Best practices to fraud proof electronic payments
Let us now turn our attention to the methods that can be used for fraud-proof electronic payments. There is a number of things that can be done by companies to achieve this:
One of the best practices is vendor onboarding. This is particularly important when establishing a relationship with a new vendor.
It involves things like getting rid of duplicate vendor master entries, limiting the ability to edit the entries among others. Vendors’ identities should be checked with required compliance and laws like Anti-terrorism, money laundering, narcotics trafficking.
Shared Device Reputation:
This involves sharing relevant information pertaining to fraudsters within a given industry. This will reduce the chances of first-time attacks as well as boost the Return of Investment (ROI).
Malicious persons to execute attacks normally use proxies, thus, it is important to keep an eye on them. A database of proxies that users use to hide IP is always encouraged in the case of merchants.
Geo-location is particularly a good way to determine a global location of a user. By using such tools, a merchant can be able to compare the IP address of the user.
Encryption is the main practice for e-payments as it is wise to check whether the e-payment information is safe from hackers. The information of e-payment should be encrypted so others would not read it.
Encryption helps to secure any traveling vendor information or other sensitive information. It is also recommended that there is an additional security layer on top of the traditional user-login layer.
This can be done using Multi-Factor Authentication (MFA). The goal of MFA is to make a coated defense and makes it difficult for an unlawful individual to get significant data or make payments.
This entails using public and private sources to validate customer information. A merchant can check on billing addresses as per a third-party issuer to validate a customer.
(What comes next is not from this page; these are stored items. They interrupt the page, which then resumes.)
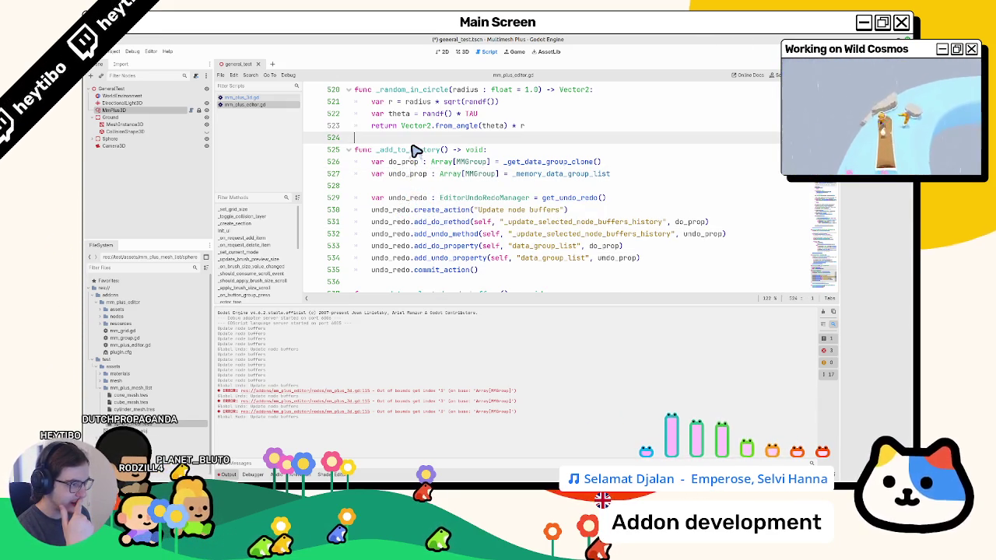
# Select lines 526–535 of the _add_to_history body, from do_prop onward
pyautogui.moveTo(355, 161)
pyautogui.mouseDown()
pyautogui.moveTo(410, 175)
pyautogui.moveTo(469, 272)
pyautogui.mouseUp()
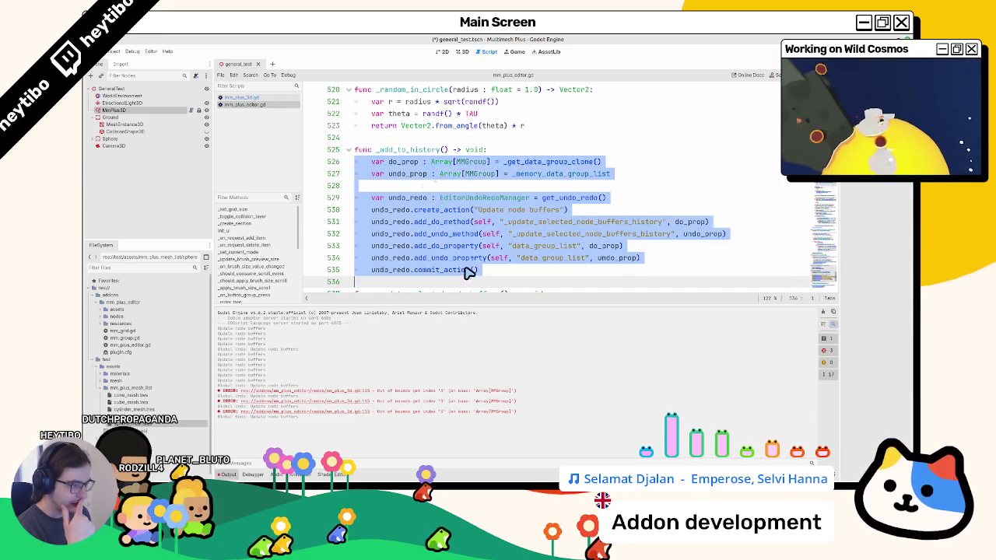
pyautogui.scroll(3, 401, 175)
pyautogui.scroll(-4, 401, 175)
pyautogui.doubleClick(398, 126)
pyautogui.moveTo(396, 128); pyautogui.dragTo(450, 239)
pyautogui.press('ctrl+c')
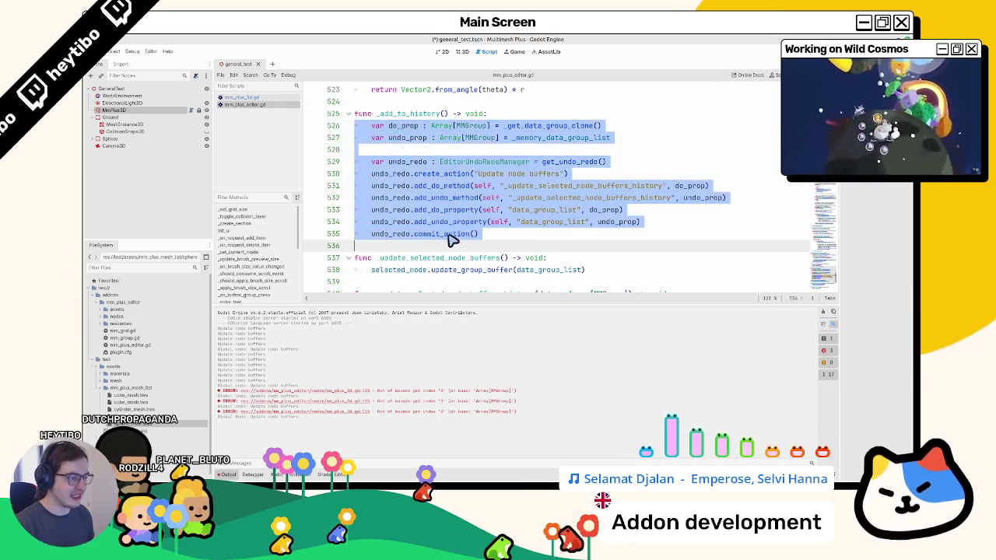
pyautogui.click(429, 213)
# Replace the _add_to_history() call near add_mesh with the pasted undo/redo block
pyautogui.press('ctrl+f')
pyautogui.scroll(5, 432, 210)
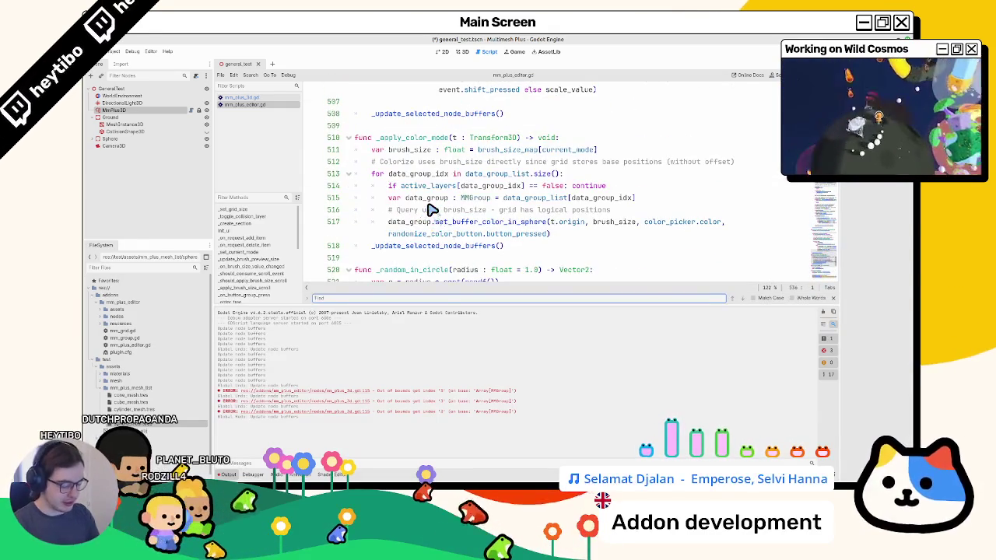
pyautogui.write('add_mesh')
pyautogui.press('Escape')
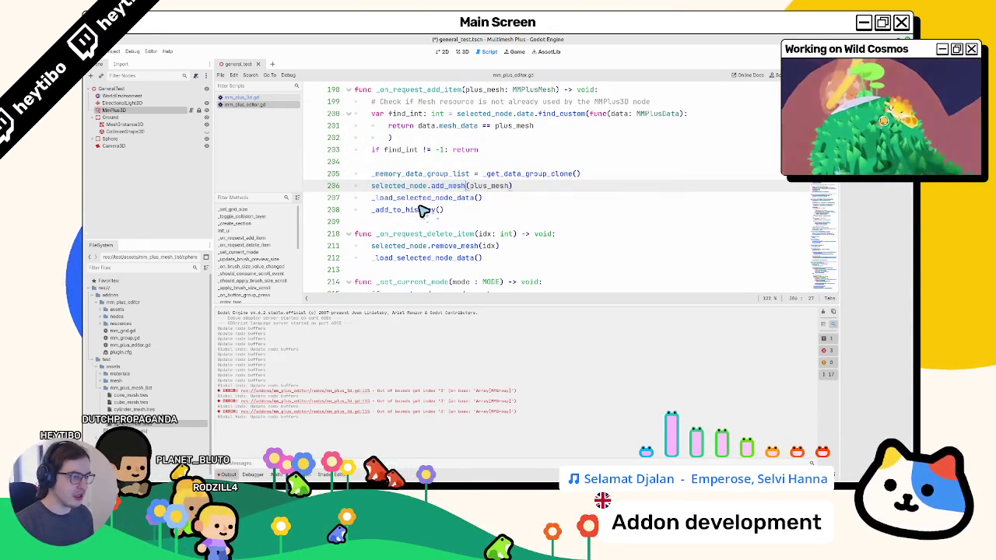
pyautogui.tripleClick(414, 210)
pyautogui.press('Return')
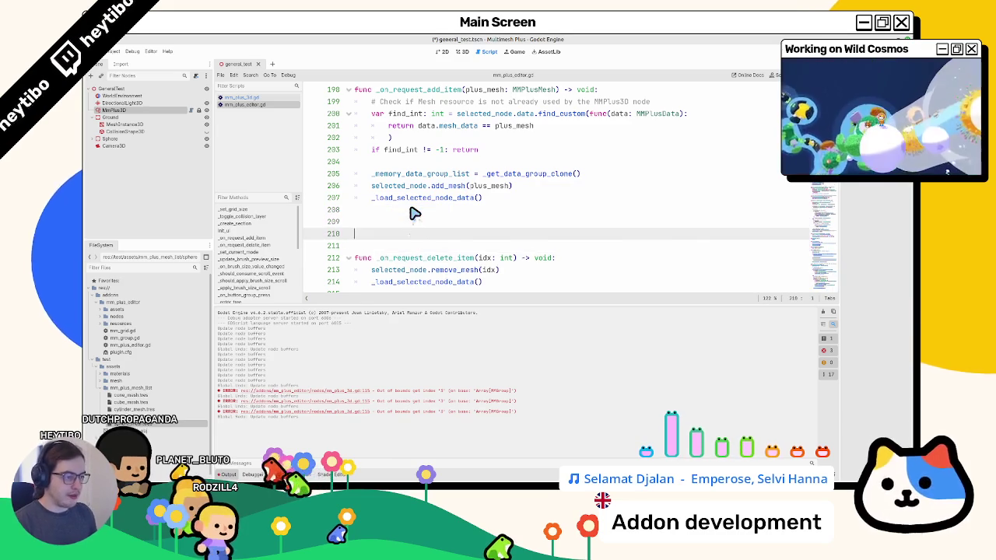
pyautogui.press('ctrl+v')
# Check the do_prop, undo_prop and data_group_list uses in the pasted block
pyautogui.scroll(2, 506, 203)
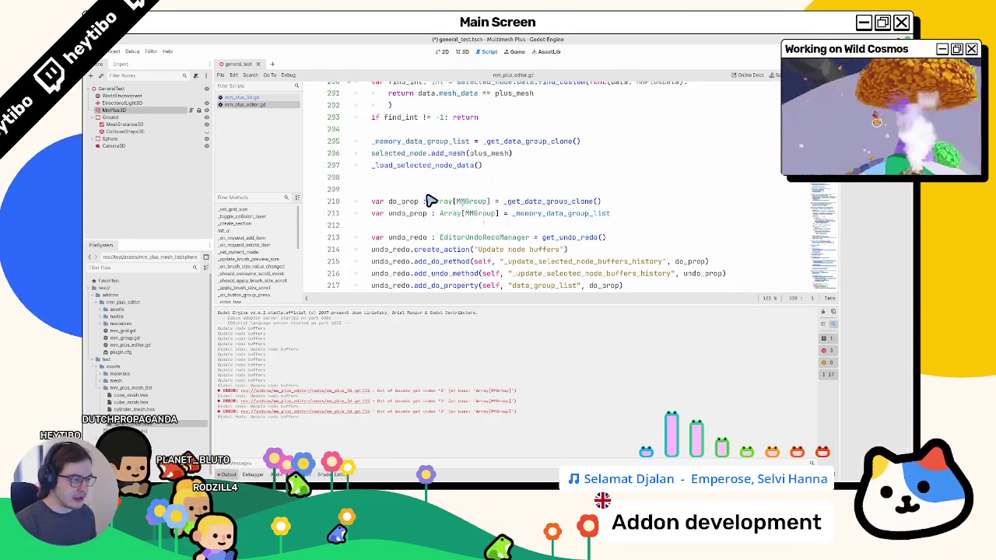
pyautogui.click(493, 195)
pyautogui.click(457, 220)
pyautogui.doubleClick(394, 238)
Customer validation can also be established through identity validation-validating the user based on the information they provided. In high-risk CNP transactions, knowledge-based authentication is recommended.
Other very fraud-proof practices include biometric identification, 3D secure, Mobile Secure location verification, Email Verification, Social Media Validation.
There are many other practices, but the basis of all these is to facilitate safe transactions in eCommerce and other electronic payment terminals. The finest practices defined in this article will facilitate you to choose a secure resolution and set up risk-lessening procedures.
It is expected that attacks will change in the future, but for now, implementing SET and fraud-proof practices is the safest route for businesses.